Basically, I think this piece is about how to get stories working better in games, thus the intro: "A polished, edited novel is a story in one its purest forms. By comparison, the stories in videogames tend to be overly dramatic, full of clich├ęs, and plagued with plot holes. The difference in quality can be pinned on several factors, including localization, cultural differences between Japan and America, and the need to balance story and gameplay.... But that doesn't mean game stories are unable to draw in players. Nor do game scripts with original ideas, characters, and careful localization go amiss."
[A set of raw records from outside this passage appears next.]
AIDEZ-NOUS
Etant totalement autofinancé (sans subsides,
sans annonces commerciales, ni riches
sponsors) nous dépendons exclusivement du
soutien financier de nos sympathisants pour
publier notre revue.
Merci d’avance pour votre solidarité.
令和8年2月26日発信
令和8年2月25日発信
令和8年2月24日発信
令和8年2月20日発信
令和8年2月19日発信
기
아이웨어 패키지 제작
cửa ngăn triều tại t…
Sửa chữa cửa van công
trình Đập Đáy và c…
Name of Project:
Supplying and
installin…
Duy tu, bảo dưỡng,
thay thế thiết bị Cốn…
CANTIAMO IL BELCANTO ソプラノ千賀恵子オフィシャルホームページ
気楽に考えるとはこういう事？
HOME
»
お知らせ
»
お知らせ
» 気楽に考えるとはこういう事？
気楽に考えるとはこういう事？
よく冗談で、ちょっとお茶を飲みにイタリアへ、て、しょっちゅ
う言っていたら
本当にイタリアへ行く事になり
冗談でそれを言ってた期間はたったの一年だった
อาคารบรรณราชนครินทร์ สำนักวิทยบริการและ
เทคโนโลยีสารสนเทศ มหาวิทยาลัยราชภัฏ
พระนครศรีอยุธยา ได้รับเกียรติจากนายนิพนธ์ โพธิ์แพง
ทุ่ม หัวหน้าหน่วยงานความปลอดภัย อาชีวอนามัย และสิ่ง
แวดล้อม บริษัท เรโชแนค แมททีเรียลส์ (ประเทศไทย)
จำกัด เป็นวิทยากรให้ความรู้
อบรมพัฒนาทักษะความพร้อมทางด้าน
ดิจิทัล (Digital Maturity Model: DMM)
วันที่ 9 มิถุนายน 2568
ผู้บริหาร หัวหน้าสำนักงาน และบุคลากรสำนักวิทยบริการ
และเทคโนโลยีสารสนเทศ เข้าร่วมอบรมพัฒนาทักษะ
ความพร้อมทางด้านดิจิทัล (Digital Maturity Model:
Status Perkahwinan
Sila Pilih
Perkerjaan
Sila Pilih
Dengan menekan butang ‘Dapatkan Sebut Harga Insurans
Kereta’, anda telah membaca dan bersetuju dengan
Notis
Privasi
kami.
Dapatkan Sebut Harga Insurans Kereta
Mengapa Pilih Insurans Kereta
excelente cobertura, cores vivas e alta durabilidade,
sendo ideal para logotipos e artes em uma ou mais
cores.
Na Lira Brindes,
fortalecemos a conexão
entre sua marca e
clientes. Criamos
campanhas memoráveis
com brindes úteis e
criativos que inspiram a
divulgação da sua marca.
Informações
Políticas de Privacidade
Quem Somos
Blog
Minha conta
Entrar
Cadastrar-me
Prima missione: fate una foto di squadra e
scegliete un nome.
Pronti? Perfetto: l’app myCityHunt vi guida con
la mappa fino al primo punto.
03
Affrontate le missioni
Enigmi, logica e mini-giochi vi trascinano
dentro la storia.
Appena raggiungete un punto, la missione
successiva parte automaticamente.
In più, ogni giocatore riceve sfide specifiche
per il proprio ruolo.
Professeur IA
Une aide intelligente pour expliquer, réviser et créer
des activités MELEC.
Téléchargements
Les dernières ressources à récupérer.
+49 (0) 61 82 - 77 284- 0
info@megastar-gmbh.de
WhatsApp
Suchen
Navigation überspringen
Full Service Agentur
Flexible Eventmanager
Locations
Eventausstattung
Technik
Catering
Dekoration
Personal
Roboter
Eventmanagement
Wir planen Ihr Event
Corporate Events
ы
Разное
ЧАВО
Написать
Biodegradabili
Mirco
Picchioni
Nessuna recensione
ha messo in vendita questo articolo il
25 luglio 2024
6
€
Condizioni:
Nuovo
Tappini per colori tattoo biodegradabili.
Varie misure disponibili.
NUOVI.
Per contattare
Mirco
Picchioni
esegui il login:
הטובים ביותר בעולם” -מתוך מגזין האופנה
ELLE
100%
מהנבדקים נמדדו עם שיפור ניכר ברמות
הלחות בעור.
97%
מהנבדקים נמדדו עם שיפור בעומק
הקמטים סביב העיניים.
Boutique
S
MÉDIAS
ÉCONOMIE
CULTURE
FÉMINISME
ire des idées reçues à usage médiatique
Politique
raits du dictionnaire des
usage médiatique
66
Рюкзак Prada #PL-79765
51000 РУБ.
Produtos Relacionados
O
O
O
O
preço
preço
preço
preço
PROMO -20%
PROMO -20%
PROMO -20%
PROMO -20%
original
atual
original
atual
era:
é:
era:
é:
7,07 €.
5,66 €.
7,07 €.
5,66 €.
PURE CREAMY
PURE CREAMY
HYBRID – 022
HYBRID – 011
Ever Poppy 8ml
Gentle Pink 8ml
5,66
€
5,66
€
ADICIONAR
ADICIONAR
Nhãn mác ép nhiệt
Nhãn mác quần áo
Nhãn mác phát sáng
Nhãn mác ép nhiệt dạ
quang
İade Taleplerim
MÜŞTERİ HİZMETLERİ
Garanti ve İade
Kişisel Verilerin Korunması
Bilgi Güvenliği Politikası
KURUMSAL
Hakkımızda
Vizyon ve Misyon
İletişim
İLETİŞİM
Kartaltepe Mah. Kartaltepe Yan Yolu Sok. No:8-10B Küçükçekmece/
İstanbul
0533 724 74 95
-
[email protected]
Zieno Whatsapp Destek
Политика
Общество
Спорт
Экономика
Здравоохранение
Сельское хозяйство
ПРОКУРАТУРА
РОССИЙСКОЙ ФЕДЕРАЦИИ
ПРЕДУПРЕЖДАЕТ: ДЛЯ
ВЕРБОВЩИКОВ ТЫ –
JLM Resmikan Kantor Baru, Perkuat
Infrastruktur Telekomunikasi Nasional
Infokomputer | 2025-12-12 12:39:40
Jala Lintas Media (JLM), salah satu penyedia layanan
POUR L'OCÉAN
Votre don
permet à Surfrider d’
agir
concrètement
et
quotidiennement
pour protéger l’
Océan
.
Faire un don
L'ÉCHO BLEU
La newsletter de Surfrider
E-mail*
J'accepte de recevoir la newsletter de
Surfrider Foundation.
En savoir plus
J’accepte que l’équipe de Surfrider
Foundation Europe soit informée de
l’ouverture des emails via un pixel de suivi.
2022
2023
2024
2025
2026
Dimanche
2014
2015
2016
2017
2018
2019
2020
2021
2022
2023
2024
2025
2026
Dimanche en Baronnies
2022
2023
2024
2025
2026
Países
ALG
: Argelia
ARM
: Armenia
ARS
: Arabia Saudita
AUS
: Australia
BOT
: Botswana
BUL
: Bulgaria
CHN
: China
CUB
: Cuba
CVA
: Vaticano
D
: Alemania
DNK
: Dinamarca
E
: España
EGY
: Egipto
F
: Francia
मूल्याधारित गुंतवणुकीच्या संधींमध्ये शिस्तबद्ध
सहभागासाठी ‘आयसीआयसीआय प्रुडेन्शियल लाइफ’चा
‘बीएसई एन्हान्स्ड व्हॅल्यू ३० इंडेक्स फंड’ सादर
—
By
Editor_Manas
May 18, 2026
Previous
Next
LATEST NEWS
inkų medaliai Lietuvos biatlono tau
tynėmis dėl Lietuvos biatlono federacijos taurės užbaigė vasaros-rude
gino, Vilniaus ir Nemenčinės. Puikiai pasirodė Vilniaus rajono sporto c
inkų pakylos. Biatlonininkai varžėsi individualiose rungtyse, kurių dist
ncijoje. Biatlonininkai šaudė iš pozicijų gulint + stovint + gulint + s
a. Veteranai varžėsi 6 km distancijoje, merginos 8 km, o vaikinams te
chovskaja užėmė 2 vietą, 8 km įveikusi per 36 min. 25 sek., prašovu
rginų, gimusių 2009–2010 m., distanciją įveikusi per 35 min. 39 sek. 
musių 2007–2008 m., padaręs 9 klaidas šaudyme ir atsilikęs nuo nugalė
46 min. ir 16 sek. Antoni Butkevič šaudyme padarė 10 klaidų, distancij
It interviews one or two great people, too: "John Zakour is a humor and science-fiction writer brought on by Frogware to localize 80 Days, a PC adaptation of the famous Jules Verne novel Around the World in Eighty Days. "I took a lot of humor from my old novels and put it in the game," Zakour says. "Some people loved it and called it the funniest game of all time. Others hated it. It's really difficult to take dialog in translated English and make it funny while being constrained by what the characters are doing. Still, I love the challenge."" Scattered, but intriguing.